*Task goal*
Your copy of the lines below must match them exactly and contain no images.

*Data to process*
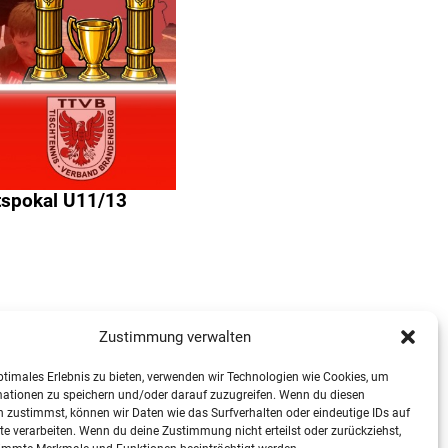
tspokal U11/13
Zustimmung verwalten
ptimales Erlebnis zu bieten, verwenden wir Technologien wie Cookies, um
mationen zu speichern und/oder darauf zuzugreifen. Wenn du diesen
 zustimmst, können wir Daten wie das Surfverhalten oder eindeutige IDs auf
te verarbeiten. Wenn du deine Zustimmung nicht erteilst oder zurückziehst,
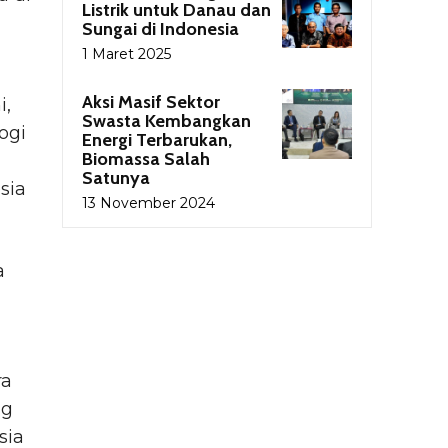
Listrik untuk Danau dan
Sungai di Indonesia
1 Maret 2025
Aksi Masif Sektor
i,
Swasta Kembangkan
ogi
Energi Terbarukan,
Biomassa Salah
Satunya
sia
13 November 2024
a
ra
ng
sia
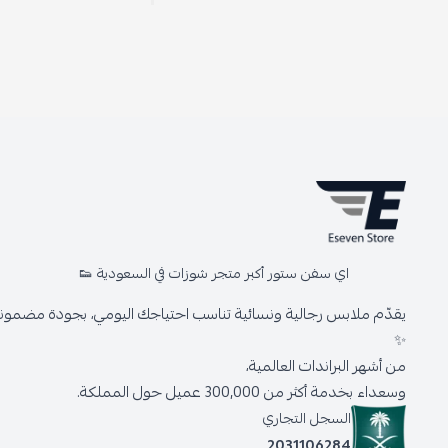
اي سفن ستور أكبر متجر شوزات في السعودية 👟
يقدّم ملابس رجالية ونسائية تناسب احتياجك اليومي، بجودة مضمونة 
✨
من أشهر البراندات العالمية،
وسعداء بخدمة أكثر من 300,000 عميل حول المملكة.
السجل التجاري
2031106284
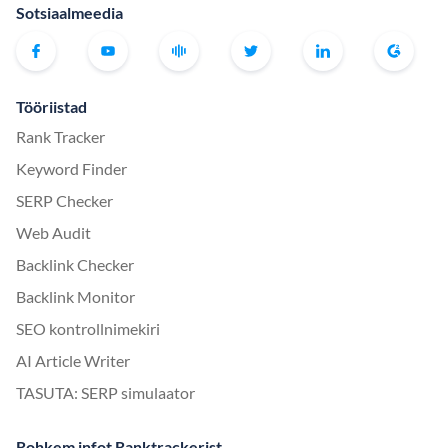
Sotsiaalmeedia
Tööriistad
Rank Tracker
Keyword Finder
SERP Checker
Web Audit
Backlink Checker
Backlink Monitor
SEO kontrollnimekiri
AI Article Writer
TASUTA: SERP simulaator
Rohkem infot Ranktrackerist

*Reply to the task*
tspokal U11/13
Zustimmung verwalten
ptimales Erlebnis zu bieten, verwenden wir Technologien wie Cookies, um
mationen zu speichern und/oder darauf zuzugreifen. Wenn du diesen
 zustimmst, können wir Daten wie das Surfverhalten oder eindeutige IDs auf
te verarbeiten. Wenn du deine Zustimmung nicht erteilst oder zurückziehst,
Listrik untuk Danau dan
Sungai di Indonesia
1 Maret 2025
Aksi Masif Sektor
i,
Swasta Kembangkan
ogi
Energi Terbarukan,
Biomassa Salah
Satunya
sia
13 November 2024
a
ra
ng
sia
اي سفن ستور أكبر متجر شوزات في السعودية 👟
يقدّم ملابس رجالية ونسائية تناسب احتياجك اليومي، بجودة مضمونة 
✨
من أشهر البراندات العالمية،
وسعداء بخدمة أكثر من 300,000 عميل حول المملكة.
السجل التجاري
2031106284
Sotsiaalmeedia
Tööriistad
Rank Tracker
Keyword Finder
SERP Checker
Web Audit
Backlink Checker
Backlink Monitor
SEO kontrollnimekiri
AI Article Writer
TASUTA: SERP simulaator
Rohkem infot Ranktrackerist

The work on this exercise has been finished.